### Written task
Pick out every line in the listing below that contains the string "date". Letter case counts when you match it.

===============

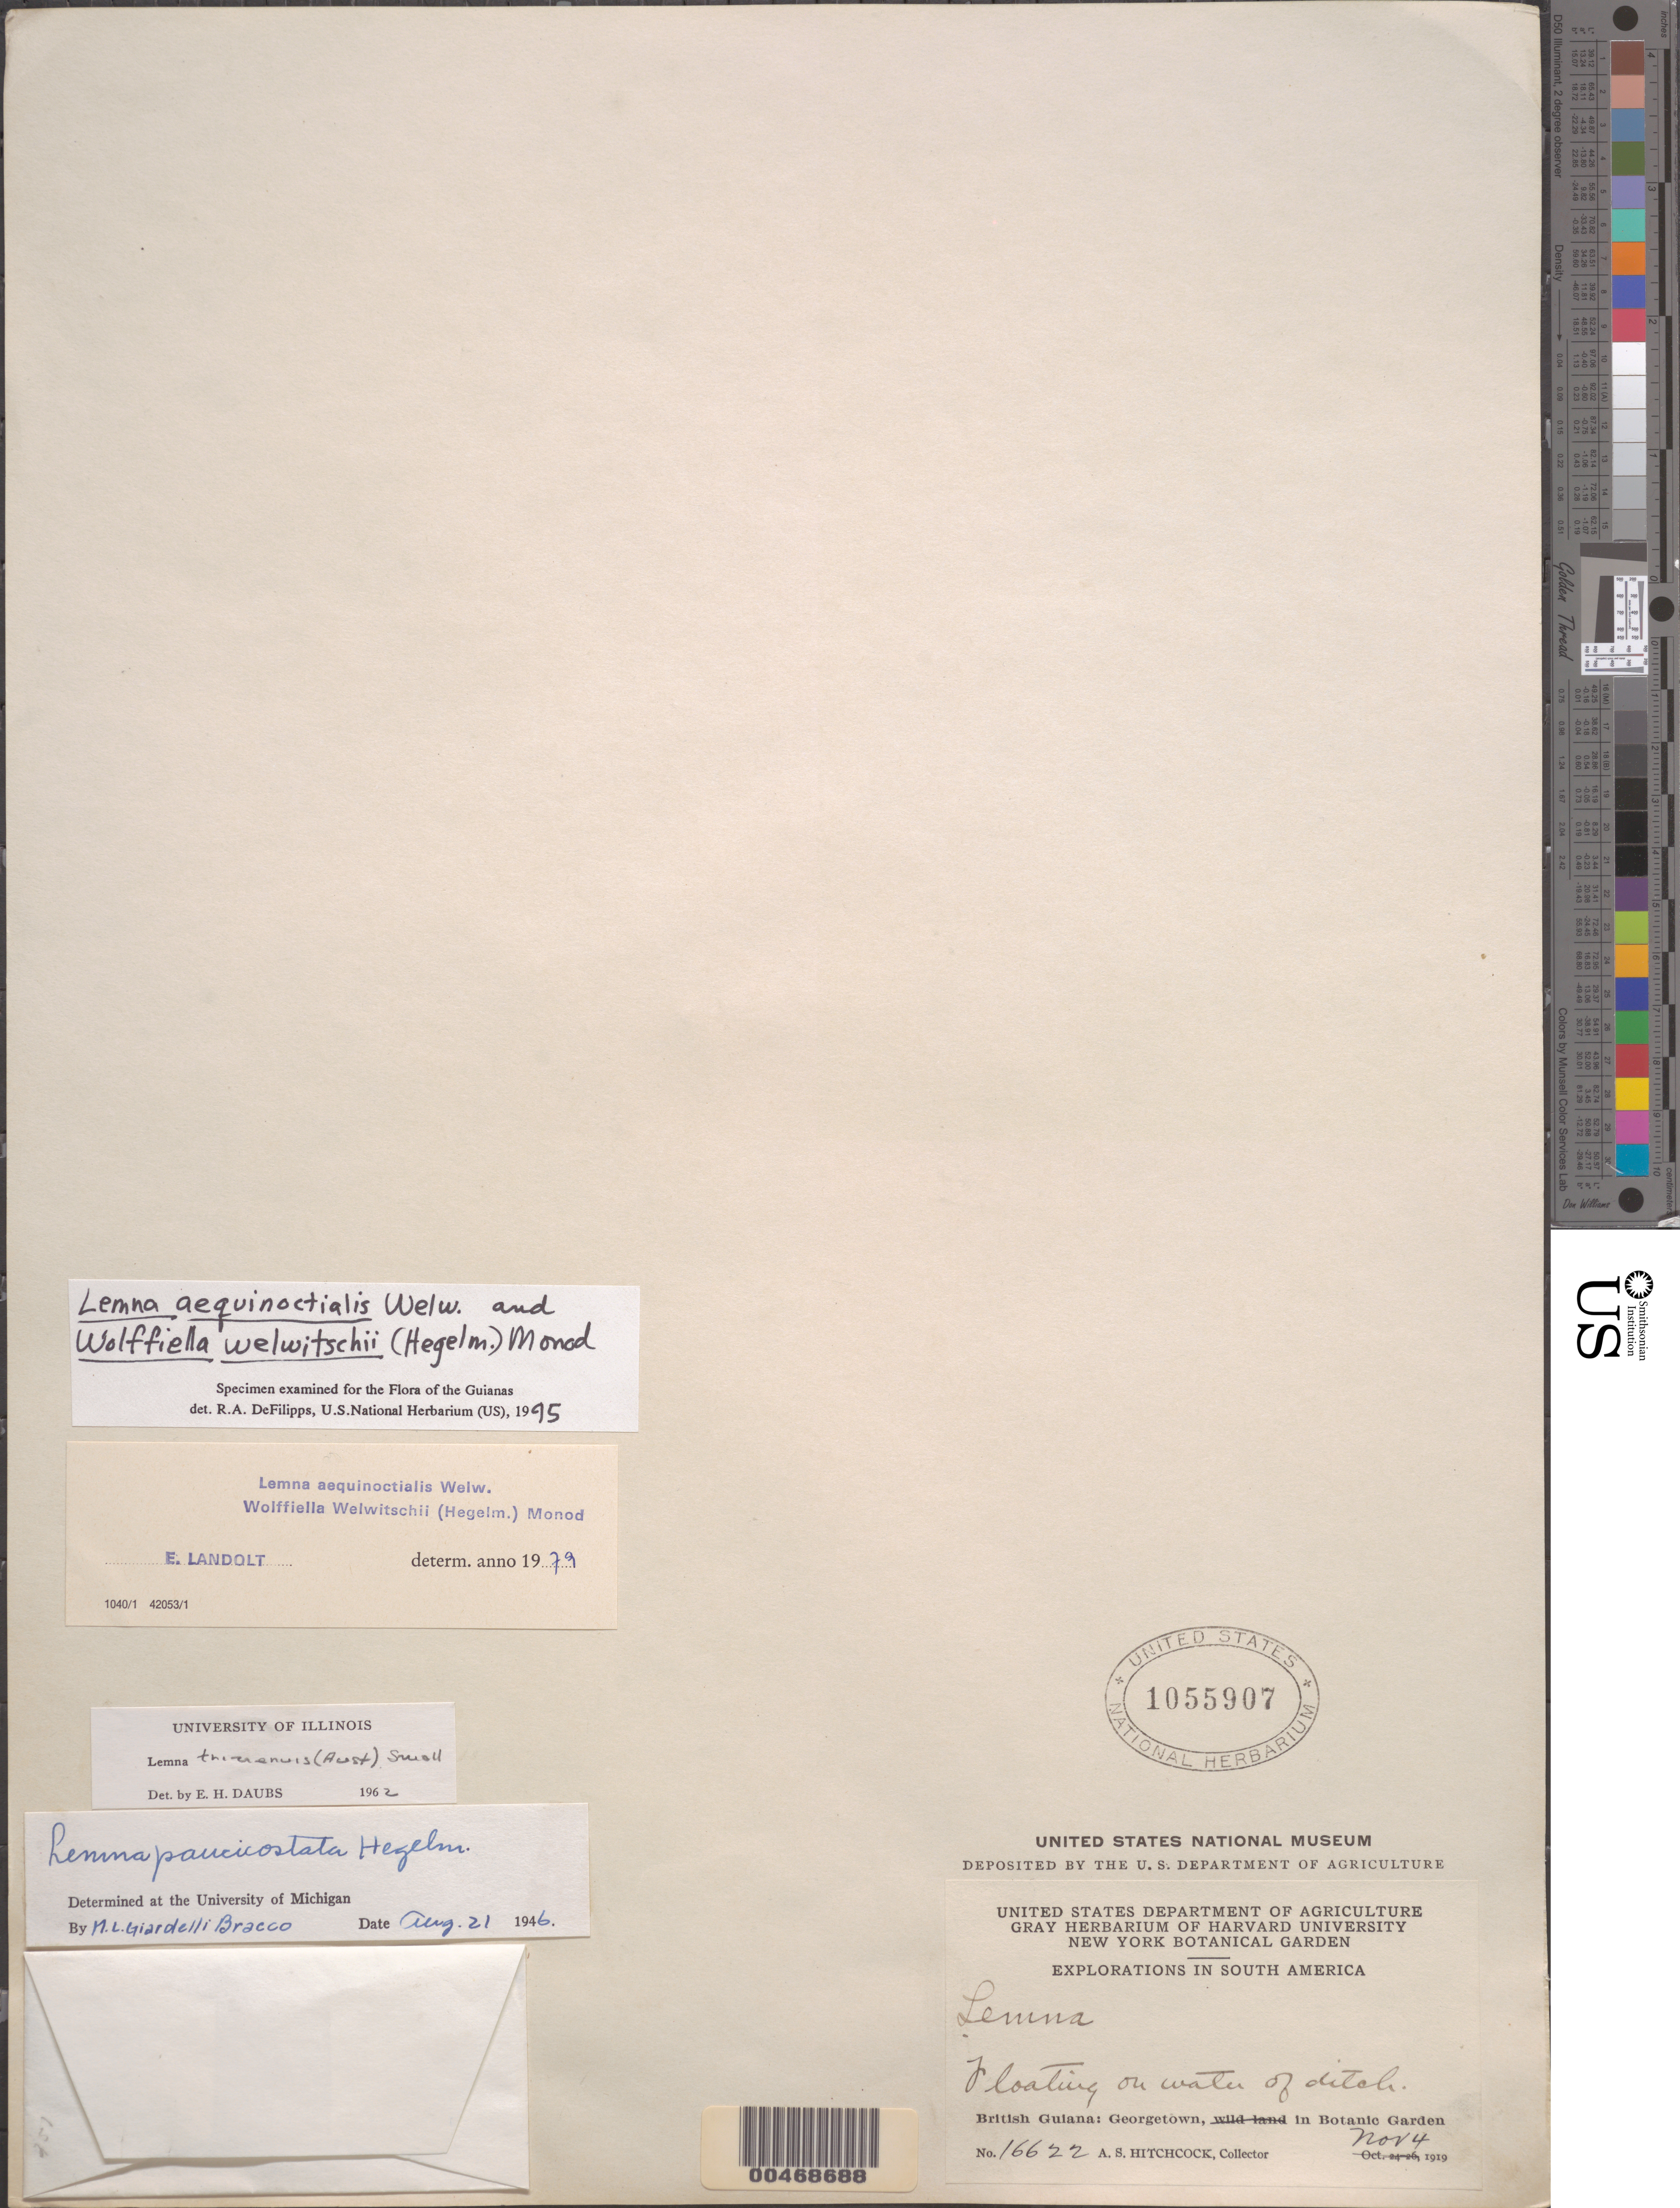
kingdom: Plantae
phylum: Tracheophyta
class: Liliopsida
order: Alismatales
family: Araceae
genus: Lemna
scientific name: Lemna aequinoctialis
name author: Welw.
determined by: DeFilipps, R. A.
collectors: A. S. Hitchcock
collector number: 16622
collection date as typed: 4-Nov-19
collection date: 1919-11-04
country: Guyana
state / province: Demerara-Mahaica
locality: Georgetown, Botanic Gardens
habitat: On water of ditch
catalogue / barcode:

===============

### Solution to this problem
collection date as typed: 4-Nov-19
collection date: 1919-11-04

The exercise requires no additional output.